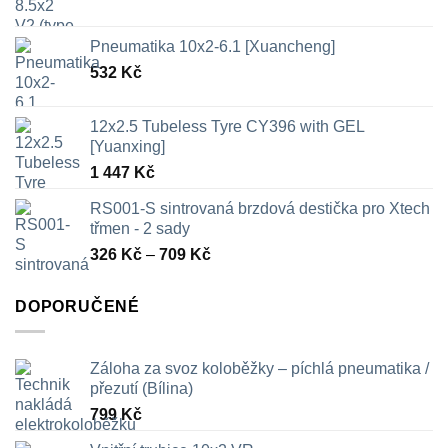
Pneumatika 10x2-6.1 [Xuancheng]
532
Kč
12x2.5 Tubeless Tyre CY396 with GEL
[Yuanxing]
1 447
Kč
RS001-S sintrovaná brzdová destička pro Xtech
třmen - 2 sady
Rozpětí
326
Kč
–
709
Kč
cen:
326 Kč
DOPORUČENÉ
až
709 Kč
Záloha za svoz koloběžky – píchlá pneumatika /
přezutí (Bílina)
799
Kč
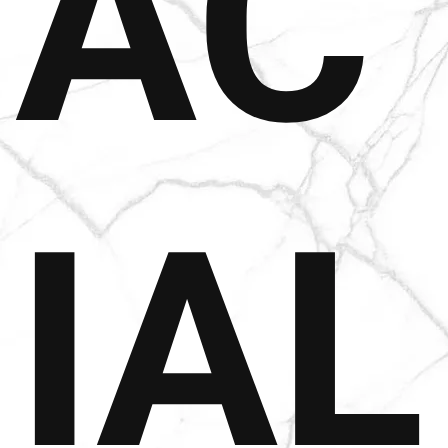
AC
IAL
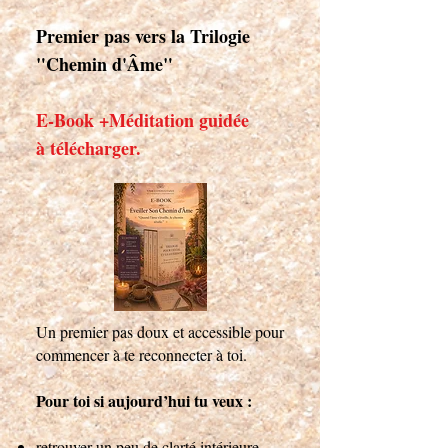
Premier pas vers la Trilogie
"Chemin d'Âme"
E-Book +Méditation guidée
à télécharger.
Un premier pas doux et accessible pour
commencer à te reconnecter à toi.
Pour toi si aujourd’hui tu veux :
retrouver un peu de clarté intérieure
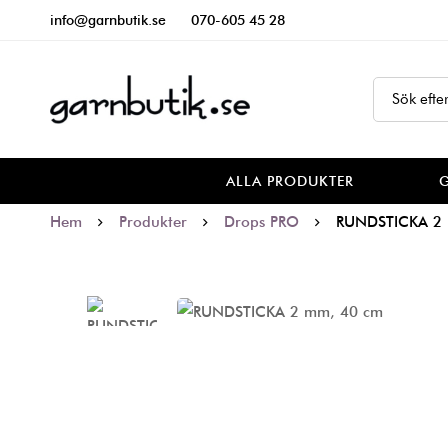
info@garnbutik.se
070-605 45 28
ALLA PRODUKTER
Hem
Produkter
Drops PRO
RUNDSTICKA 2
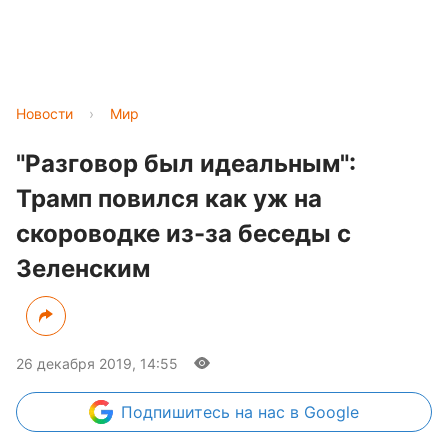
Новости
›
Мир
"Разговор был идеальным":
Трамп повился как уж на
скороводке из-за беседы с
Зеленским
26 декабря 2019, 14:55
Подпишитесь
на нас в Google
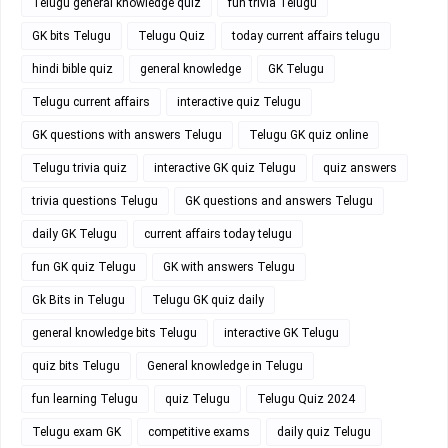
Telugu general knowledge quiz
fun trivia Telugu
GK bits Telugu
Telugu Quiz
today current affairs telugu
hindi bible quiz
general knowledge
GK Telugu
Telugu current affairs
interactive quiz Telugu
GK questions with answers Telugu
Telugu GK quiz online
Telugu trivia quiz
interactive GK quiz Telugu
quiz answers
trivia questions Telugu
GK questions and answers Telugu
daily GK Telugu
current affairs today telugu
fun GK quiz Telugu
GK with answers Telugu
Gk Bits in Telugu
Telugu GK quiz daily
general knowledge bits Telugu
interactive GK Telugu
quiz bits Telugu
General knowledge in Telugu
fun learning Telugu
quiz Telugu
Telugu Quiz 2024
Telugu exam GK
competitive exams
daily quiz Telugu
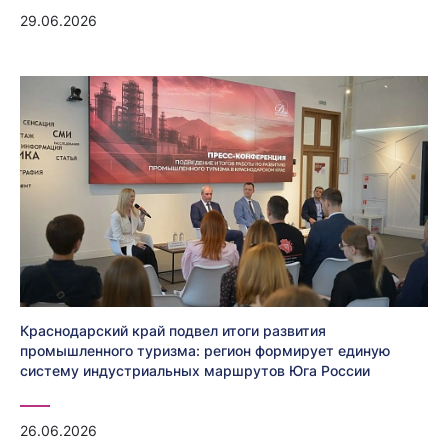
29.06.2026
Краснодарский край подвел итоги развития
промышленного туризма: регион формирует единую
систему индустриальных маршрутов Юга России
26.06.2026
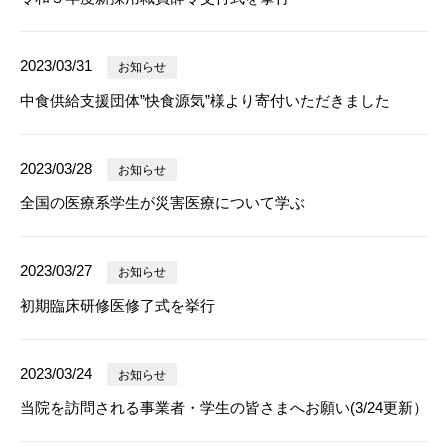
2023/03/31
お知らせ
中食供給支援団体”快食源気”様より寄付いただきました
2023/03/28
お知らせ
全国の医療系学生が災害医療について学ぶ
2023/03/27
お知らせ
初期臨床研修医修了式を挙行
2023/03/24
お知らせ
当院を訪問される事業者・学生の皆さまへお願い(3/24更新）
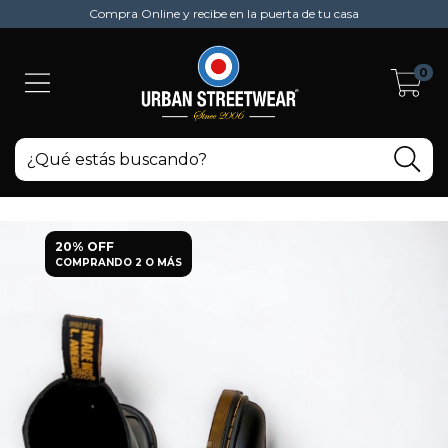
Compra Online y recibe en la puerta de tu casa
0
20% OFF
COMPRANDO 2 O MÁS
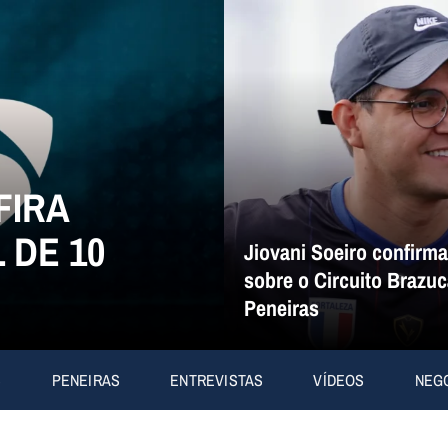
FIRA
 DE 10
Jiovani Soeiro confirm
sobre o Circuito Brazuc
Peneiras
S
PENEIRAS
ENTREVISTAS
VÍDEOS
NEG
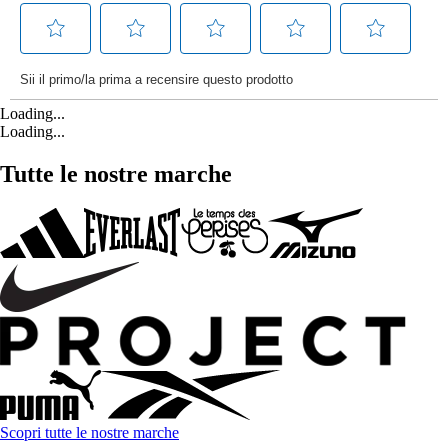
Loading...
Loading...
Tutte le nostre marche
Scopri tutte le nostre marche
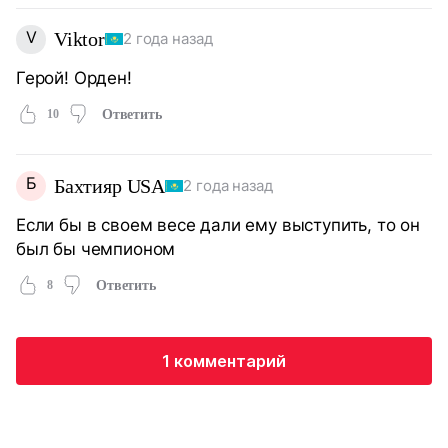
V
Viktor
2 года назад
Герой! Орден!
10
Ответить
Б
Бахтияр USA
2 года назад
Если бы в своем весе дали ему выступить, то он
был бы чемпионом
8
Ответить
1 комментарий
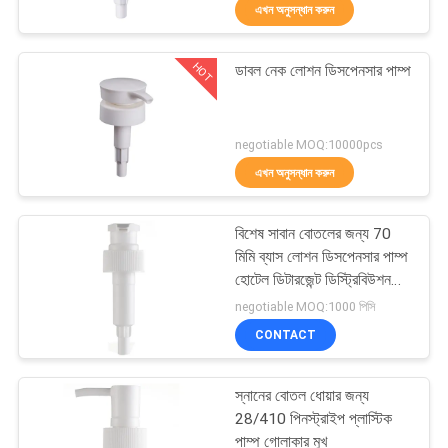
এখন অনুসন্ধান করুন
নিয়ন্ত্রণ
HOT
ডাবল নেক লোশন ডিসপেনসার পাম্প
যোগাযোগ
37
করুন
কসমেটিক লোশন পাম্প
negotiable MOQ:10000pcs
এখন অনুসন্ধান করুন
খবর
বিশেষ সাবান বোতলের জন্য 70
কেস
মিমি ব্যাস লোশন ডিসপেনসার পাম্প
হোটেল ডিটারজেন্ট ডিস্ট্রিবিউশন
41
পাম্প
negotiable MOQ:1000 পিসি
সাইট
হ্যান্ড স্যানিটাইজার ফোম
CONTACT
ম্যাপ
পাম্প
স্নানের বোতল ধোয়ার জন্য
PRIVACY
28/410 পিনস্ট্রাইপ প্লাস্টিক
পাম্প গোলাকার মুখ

+ + + +

WHAT THE EXERCISE ASKS ▸ How many lines of the material above contain the string "marche"? Reply with the number alone.

EXERCISE RESULT ▸ 2